Gross load refers to the total amount of energy that is required to serve demand for a country or region throughout the day. Gross load peak is the electricity required at its highest level of the day, usually occurring in the late afternoon when consumers’ demand for energy increases. 

Residual load/ net load  

Residual load, also referred to as ‘net load’, is the gross load minus electricity generated by variable renewable energy (VRE), such as solar or wind. It essentially shows how much demand is left for conventional power plants to operate. 

Gross load and net load in Europe in July 2023

As the capacity of VRE increases, the net load drops, and can even fall below zero. Therefore, it can be further divided into positive and negative residual load:

Positive residual load describes the situation in which renewable energy resources such as wind or solar do not produce enough energy to meet demand. The residual load is thus positive. 

Negative residual load occurs when variable renewable energy not only covers all electricity demand but also provides a surplus of energy. As renewable energy capacity is still growing, negative residual load is currently still rare. It is most common in countries with a high solar power capacity, such as Germany and Spain and usually occurs in the middle of the day when solar energy peaks, as seen below on three occasions in July 2023.

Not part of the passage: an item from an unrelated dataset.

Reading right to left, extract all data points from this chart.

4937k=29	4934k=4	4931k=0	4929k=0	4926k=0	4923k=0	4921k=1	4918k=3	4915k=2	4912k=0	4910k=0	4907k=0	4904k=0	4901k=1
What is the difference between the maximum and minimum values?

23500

Positive and negative residual load in Germany in July 2023

Residual load went into negative on three occasions

Electrical loads in comparison

Different appliances consume vastly different amounts of electrical power. Below is a list of common household appliances and their maximum electrical load.

Source: Daft Logic

Electrification and rising electrical loads

As we can see above, heat pumps and electric vehicles – two of the most common electricity-consuming distributed energy resources (DERs) – require a large amount of electrical energy to function. They are, however, flexible assets, which means their electricity flows can be monitored and their usage controlled. When integrated into an energy management system, heat pumps, which provide both heating and cooling, and EVs can be used at optimal times (aka. their consumption is shifted) to minimize costs and they can even be used to store energy thanks to bidirectional charging and thermal energy storage. This not only   ‘relieves’ the grid during peak electricity demand periods but it also allows them to store surplus energy and feed it back into the grid when energy supply is low.

Integrating electricity, heating and mobility in this manner is part of a wider trend called sector coupling, which enhances the efficiency and sustainability of energy systems by creating synergies. Adding an increasing number of loads into energy systems, at the same time as increasing variable renewable energy sources can be overwhelming and hard to balance. With holistic smart energy solutions, however, flexible loafs can enhance grid stability and present valuable opportunities.

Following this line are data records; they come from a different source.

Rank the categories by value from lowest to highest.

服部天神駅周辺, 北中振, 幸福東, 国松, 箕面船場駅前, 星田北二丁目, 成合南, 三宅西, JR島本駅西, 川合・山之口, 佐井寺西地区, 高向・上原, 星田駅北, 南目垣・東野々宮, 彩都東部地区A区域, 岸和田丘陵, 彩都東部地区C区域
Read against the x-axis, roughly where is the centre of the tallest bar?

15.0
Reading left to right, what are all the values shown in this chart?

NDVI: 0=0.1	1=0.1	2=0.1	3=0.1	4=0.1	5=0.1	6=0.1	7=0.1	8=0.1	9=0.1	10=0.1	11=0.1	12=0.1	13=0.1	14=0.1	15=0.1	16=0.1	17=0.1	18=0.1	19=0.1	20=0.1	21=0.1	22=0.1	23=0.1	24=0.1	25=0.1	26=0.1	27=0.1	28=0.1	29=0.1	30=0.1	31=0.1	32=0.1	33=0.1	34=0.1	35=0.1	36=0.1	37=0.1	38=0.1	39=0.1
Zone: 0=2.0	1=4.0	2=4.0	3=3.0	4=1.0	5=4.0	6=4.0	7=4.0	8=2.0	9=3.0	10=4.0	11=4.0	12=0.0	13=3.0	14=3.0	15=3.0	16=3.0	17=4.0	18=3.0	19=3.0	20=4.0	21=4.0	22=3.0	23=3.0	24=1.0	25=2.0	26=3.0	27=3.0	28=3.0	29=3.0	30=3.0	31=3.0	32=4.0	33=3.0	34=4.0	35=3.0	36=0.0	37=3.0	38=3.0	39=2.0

Load management strategies

Electricity supply and demand loads  are often misaligned – for example, consumers often use the most energy in the early evening when the sun is no longer shining. But with the right load management strategy, consumers can adapt to these fluctuations and utilize the full potential of their power-generating and -consuming assets to minimize their electricity bill. Load management refers to the active control of electricity consumption. There are a variety of approaches to manage loads, such as: 

  • Peak shaving or load shedding in which businesses reduce their electricity expenses by minimizing peak electricity demands and thus, lowering demand charges.
  • Dynamic load management, an approach for sites with numerous charge points that considers the load at the grid connection point in real time and adjusts the power  supplied to each charge point accordingly to ensure limits are never breached.
  • Dynamic tariffs pass on fluctuations in wholesale electricity prices to end users so that they are incentivized to consume electricity (e.g. charge their EV) when prices are low, which typically coincides with high supply.
  • Demand-side flexibility is an overarching term for measures that reduce electrical loads during peak demand, usually through load shifting, financial incentives or energy storage.